Reproduce the forum post below about a mother-in-law's remark after a miscarriage, word for word and in full.

___ PAGE EXCERPT ___

Share your dilemmas and get honest opinions from other Mumsnetters.

Is this MIL being unreasonable after a friend's MC?

58 replies

LucyLouLou · 09/08/2010 00:10

This has been playing on my mind so I thought I'd ask for opinions. I'm pretty sure the MIL is bang out of order but I'm not sure if it came out of real heartlessness or genuine stupidity. This happened a long while ago, but my friend spoke to me about it the other day and it's still a sore point for her.

Basically, my friend has a beautiful one-year-old DD, but about a year earlier she had a MC (at about 14 weeks I believe). I did not know her then by all accounts she was pretty much a mess for weeks which is kinda an obvious reaction after such a horrible loss. Anyway, a week before the MC happened, my friend and her DH had gone shopping for the major baby items. Totally excited about it, they invited PILs round to look at what they had bought. MIL had always been a bit off with my friend but generally they had been getting along better since the pregnancy.

Fast forward to post-MC, my friend and her DH, both obviously devastated, arrive home from hospital to PILs at their house. My friend wanted to be alone with her DH (understandably), PILs lingered in the house, eventually leaving after about an hour. On the way our the door, MIL said the following about the baby shopping:

"Well if you hurry up and take all that stuff back to xxxx, you can get your money back now"

___ DATA RECORDS ___

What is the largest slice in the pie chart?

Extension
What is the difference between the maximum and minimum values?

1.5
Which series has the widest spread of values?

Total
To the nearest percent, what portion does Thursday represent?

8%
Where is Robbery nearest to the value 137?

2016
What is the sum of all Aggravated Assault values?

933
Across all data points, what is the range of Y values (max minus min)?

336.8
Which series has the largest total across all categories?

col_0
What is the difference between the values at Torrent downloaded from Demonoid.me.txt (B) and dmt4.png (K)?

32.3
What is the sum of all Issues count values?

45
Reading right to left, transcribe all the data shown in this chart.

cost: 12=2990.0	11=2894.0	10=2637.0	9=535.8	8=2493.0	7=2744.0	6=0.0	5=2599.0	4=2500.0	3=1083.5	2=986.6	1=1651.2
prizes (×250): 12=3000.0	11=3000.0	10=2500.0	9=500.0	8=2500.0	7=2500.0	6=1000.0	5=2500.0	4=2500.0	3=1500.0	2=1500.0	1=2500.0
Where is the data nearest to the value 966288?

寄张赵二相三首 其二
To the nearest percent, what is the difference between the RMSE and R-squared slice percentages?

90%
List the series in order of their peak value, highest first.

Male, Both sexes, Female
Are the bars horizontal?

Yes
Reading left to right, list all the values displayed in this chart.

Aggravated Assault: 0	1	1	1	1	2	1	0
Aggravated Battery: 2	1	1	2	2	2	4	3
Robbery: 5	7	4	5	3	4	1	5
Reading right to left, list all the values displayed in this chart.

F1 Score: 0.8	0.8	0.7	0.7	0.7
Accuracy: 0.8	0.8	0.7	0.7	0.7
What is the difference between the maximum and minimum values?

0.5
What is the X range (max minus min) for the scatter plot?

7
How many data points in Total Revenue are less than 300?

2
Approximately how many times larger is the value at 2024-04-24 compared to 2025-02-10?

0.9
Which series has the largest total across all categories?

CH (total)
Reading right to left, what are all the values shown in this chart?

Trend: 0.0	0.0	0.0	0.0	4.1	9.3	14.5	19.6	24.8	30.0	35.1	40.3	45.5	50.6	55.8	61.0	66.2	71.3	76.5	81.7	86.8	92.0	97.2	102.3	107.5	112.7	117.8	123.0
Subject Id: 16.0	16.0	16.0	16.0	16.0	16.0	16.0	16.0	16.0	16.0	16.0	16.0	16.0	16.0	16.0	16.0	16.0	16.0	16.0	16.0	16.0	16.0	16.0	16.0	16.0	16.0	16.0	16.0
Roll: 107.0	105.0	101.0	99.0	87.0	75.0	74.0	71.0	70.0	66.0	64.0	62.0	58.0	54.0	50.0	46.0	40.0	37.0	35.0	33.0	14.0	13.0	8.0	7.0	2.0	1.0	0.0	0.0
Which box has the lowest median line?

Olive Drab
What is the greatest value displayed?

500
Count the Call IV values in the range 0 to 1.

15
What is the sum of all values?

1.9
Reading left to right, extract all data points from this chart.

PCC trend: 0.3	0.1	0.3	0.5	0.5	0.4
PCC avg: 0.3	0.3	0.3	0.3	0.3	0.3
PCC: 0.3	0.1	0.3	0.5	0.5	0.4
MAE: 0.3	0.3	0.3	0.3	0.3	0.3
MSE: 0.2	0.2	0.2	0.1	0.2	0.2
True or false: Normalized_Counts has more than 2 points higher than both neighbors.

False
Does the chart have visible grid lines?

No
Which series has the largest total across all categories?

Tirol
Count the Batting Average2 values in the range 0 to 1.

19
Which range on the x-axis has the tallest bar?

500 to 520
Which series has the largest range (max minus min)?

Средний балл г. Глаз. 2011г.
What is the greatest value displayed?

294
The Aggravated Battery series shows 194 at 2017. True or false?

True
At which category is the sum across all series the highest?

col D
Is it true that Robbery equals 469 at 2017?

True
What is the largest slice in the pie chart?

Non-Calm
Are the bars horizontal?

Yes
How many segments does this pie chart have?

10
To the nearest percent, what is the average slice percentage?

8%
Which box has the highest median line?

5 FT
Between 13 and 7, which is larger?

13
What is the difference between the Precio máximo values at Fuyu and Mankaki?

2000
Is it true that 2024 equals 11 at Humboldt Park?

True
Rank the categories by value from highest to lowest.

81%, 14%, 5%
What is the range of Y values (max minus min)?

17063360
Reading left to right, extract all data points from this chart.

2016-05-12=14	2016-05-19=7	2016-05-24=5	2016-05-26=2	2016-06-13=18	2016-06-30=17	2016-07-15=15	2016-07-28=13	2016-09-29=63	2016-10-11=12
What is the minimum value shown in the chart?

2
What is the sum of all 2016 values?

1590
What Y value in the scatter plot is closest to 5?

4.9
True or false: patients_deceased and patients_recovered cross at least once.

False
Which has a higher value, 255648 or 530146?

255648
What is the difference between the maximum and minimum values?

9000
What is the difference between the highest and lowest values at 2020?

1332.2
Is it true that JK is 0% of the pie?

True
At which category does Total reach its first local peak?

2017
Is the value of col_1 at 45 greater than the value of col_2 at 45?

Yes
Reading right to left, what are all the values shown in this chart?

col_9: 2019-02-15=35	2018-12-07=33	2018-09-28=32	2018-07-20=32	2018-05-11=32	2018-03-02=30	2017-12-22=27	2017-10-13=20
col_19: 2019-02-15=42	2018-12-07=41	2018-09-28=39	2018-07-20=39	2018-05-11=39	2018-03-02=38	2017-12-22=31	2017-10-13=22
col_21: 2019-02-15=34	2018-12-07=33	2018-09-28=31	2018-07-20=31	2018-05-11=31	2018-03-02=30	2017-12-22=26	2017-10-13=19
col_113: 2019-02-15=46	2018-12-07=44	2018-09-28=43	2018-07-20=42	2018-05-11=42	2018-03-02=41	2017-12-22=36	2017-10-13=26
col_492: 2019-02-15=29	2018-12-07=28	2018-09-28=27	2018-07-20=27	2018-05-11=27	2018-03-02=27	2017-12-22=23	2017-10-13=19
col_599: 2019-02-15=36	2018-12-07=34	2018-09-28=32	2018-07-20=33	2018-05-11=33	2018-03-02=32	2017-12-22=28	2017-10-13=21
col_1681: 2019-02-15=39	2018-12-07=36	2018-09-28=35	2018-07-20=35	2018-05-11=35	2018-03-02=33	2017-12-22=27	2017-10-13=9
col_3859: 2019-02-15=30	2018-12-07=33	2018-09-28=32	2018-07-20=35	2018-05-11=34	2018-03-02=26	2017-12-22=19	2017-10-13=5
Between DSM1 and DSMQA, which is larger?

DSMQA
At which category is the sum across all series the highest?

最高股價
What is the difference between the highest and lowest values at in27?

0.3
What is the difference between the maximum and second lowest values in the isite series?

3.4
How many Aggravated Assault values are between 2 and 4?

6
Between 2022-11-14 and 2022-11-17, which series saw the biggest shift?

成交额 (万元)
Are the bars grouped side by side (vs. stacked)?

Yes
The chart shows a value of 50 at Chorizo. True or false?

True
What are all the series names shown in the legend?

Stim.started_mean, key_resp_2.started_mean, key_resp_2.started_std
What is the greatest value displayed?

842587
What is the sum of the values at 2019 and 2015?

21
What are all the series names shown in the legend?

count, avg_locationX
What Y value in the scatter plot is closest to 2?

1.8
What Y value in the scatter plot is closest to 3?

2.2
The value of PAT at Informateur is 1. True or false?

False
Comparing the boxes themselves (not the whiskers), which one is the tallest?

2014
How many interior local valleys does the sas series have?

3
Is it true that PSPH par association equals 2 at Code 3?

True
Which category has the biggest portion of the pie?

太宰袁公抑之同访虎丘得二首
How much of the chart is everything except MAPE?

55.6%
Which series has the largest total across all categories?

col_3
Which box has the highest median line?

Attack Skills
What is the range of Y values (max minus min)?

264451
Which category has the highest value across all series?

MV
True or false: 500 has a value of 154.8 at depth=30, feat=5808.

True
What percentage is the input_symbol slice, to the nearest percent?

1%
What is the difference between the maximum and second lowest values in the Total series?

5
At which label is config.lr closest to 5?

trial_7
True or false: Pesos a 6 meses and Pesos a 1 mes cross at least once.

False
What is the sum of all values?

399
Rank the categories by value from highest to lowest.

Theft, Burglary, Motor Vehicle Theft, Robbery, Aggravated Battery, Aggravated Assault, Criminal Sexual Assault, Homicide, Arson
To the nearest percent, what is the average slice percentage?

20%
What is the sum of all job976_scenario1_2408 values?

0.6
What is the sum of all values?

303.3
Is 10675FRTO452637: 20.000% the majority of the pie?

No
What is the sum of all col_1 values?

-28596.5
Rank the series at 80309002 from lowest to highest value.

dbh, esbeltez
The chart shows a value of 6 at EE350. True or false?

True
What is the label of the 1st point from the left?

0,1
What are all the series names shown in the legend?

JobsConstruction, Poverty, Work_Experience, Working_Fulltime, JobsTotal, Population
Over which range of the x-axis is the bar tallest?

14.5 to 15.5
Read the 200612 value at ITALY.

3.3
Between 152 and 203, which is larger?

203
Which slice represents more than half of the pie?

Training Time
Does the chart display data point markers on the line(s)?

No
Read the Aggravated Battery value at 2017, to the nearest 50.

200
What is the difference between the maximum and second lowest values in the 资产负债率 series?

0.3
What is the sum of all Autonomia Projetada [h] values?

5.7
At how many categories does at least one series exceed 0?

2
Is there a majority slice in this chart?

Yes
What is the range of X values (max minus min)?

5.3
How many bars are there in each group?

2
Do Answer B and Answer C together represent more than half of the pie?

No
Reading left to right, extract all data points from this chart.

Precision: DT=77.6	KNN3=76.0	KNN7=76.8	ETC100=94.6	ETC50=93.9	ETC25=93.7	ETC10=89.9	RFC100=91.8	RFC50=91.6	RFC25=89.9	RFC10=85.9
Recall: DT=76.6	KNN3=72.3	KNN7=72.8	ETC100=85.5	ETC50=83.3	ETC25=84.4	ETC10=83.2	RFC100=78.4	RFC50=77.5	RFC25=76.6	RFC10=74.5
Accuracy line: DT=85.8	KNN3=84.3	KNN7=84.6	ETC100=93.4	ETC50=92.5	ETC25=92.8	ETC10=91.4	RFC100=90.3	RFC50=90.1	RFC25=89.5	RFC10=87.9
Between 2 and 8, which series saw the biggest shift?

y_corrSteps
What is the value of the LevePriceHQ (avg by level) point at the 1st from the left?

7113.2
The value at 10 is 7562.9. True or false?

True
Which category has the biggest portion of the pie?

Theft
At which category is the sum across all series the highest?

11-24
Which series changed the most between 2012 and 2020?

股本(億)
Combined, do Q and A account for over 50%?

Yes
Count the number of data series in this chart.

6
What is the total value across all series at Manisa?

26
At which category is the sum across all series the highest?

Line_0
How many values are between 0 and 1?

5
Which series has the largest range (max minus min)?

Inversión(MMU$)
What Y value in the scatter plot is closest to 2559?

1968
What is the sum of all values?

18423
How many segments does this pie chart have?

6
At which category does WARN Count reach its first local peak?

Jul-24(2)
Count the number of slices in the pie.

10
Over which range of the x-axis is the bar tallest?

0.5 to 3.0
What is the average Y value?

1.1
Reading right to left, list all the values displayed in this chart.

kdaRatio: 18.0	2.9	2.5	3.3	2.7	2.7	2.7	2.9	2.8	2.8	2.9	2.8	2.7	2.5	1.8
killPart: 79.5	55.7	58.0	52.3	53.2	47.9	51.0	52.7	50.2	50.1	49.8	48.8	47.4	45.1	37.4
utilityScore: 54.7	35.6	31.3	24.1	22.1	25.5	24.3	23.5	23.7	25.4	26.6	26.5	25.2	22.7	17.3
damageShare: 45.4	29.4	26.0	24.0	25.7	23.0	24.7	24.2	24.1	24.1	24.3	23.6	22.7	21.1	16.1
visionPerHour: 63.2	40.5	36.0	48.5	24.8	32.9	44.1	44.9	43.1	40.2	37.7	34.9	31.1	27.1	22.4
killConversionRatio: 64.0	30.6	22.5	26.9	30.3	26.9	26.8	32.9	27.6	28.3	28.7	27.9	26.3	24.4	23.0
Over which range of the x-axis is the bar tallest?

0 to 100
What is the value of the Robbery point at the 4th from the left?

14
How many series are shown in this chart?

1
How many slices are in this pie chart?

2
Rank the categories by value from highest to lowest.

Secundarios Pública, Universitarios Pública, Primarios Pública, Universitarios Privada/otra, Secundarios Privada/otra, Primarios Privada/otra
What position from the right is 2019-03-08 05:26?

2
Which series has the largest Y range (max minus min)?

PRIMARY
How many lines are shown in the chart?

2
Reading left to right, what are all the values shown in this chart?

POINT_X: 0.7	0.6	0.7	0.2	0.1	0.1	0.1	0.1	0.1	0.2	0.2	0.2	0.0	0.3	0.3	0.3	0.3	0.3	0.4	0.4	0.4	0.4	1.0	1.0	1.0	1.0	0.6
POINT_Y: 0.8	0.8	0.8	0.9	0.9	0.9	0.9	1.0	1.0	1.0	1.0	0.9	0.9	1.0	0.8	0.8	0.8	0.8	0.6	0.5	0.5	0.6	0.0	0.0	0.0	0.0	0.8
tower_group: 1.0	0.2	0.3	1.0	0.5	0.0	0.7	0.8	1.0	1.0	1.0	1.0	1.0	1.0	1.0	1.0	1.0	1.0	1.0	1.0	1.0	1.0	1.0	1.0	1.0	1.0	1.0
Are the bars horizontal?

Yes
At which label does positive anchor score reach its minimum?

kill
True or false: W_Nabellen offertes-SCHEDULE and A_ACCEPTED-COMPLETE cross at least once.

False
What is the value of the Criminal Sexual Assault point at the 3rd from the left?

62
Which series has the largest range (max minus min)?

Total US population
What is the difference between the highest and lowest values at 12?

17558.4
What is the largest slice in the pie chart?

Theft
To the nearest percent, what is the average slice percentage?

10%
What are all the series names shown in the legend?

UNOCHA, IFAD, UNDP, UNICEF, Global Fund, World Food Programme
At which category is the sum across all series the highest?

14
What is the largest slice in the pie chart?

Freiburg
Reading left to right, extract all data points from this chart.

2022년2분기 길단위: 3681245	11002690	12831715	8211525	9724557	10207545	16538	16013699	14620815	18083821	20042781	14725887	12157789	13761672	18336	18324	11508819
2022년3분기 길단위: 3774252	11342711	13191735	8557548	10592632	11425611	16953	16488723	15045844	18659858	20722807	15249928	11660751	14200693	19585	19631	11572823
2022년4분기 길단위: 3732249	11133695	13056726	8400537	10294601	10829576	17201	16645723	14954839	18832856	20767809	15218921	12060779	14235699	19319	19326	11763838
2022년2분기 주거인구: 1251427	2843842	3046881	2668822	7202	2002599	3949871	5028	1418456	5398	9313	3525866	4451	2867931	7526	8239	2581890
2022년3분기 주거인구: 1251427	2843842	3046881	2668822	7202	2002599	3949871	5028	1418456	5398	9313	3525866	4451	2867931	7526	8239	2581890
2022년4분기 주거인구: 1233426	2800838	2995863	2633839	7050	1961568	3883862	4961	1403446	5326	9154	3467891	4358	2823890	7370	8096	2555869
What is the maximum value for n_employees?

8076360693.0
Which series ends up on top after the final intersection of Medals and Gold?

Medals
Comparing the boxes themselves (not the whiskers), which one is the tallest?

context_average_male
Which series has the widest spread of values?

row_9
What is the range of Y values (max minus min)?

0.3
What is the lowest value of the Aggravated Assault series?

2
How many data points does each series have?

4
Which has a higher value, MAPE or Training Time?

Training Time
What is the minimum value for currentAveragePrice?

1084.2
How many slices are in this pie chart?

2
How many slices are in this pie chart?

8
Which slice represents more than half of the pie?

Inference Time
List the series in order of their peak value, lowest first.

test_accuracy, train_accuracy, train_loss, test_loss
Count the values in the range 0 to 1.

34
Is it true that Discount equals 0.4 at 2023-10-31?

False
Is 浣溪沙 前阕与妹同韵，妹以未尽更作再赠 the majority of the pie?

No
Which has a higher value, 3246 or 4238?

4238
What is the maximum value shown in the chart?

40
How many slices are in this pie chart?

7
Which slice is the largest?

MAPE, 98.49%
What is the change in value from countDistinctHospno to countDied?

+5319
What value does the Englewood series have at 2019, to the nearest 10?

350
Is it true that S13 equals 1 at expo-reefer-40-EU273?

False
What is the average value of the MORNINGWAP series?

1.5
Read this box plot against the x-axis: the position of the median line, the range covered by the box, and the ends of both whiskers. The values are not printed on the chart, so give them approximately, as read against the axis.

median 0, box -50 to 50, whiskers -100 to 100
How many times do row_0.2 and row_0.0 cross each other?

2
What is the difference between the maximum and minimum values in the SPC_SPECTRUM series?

___

### TASK OUTPUT
Share your dilemmas and get honest opinions from other Mumsnetters.

Is this MIL being unreasonable after a friend's MC?

58 replies

LucyLouLou · 09/08/2010 00:10

This has been playing on my mind so I thought I'd ask for opinions. I'm pretty sure the MIL is bang out of order but I'm not sure if it came out of real heartlessness or genuine stupidity. This happened a long while ago, but my friend spoke to me about it the other day and it's still a sore point for her.

Basically, my friend has a beautiful one-year-old DD, but about a year earlier she had a MC (at about 14 weeks I believe). I did not know her then by all accounts she was pretty much a mess for weeks which is kinda an obvious reaction after such a horrible loss. Anyway, a week before the MC happened, my friend and her DH had gone shopping for the major baby items. Totally excited about it, they invited PILs round to look at what they had bought. MIL had always been a bit off with my friend but generally they had been getting along better since the pregnancy.

Fast forward to post-MC, my friend and her DH, both obviously devastated, arrive home from hospital to PILs at their house. My friend wanted to be alone with her DH (understandably), PILs lingered in the house, eventually leaving after about an hour. On the way our the door, MIL said the following about the baby shopping:

"Well if you hurry up and take all that stuff back to xxxx, you can get your money back now"